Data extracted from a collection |
──────────
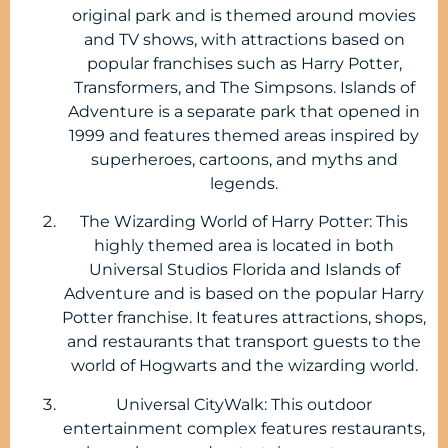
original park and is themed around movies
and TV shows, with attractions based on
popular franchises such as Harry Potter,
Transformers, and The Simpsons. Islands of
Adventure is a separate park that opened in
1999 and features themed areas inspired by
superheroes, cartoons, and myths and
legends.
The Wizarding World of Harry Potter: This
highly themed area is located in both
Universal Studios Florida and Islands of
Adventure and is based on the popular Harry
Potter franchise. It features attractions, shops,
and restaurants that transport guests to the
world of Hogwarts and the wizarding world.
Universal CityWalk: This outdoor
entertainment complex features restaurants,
──────────
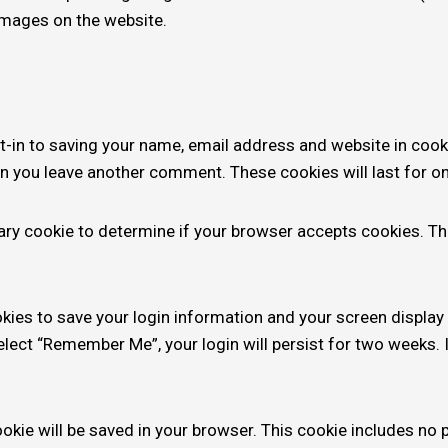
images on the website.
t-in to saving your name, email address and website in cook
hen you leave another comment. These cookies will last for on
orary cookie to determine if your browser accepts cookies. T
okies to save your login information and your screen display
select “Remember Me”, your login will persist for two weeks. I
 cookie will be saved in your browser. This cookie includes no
──────────
TASK STATEMENT |
Among the records above, extract exactly the lines from the line with "popular franchises such" to the line with "entertainment complex features", both lines included, and leave out the rest.

TASK OUTPUT |
popular franchises such as Harry Potter,
Transformers, and The Simpsons. Islands of
Adventure is a separate park that opened in
1999 and features themed areas inspired by
superheroes, cartoons, and myths and
legends.
The Wizarding World of Harry Potter: This
highly themed area is located in both
Universal Studios Florida and Islands of
Adventure and is based on the popular Harry
Potter franchise. It features attractions, shops,
and restaurants that transport guests to the
world of Hogwarts and the wizarding world.
Universal CityWalk: This outdoor
entertainment complex features restaurants,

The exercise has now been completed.